Moneybox

The Incredible Shrinking Case For Summers

Former US Treasury Secretary Lawrence Summers speaks during a financial and economic event discussing the financial crisis at the London School of Economics (LSE) in London on March 25, 2013.

Photo by JASON ALDEN/AFP/Getty Images

One argument for Larry Summers over Janet Yellen as Federal Reserve chair is that Summers—an East Coast operator with ties to the hedge fund industry—has credibility with financial markets in the way that an academic and bureaucrat living in the Bay Area doesn’t. But when CNBC surveyed the Street that’s not what they found:

Yellen also beats Summers when CNBC asks participants who the president should nominate, with 50 percent choosing Yellen and 12.5 percent saying he should reappoint Bernanke.
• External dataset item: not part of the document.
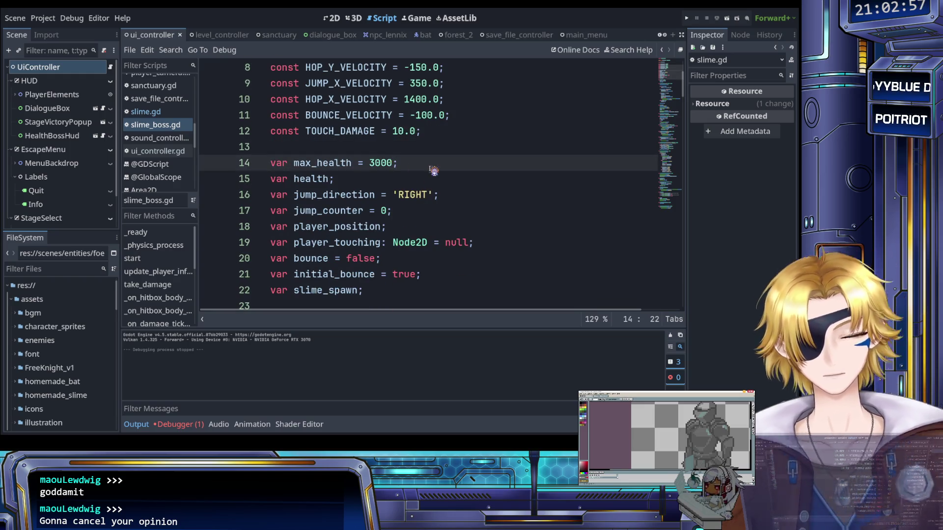
{"action": "type", "text": ".0"}
{"action": "scroll", "coordinate": [405, 181], "scroll_direction": "down", "scroll_amount": 1}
Even write-in candidate John Taylor, the Stanford University economist, beats out Summers on who the president should nominate.

Claims that he’d pursue financial regulation more seriously than people think seem undermined by the fact that he’s done not-previously-disclosed consulting for Citi since leaving the White House on top of his well-known gig with D.E. Shaw.

But perhaps Summers’ expertise on monetary policy is unique and exactly what the country needs? Well why not see what Summers himself said about monetary policy at an April 2012 event sponsored by the Stanford Institute for Economic Policy Research:

“I will leave the question of monetary policy to John [Taylor] where he is an expert. I don’t think the question of whether the Fed was wise or was unwise during the noughts bears on the question of whether government caused our problems. The Fed’s job is to set monetary policy and it may or may not have done the right job. But I will speak to the question of fiscal policy in the wake of the crisis.”

Obviously Summers is playing coy here, but you really do have to ask what justification there could be for the idea that the country’s top monetary policymaker should be someone who’s not comfortable speaking publicly about monetary policy?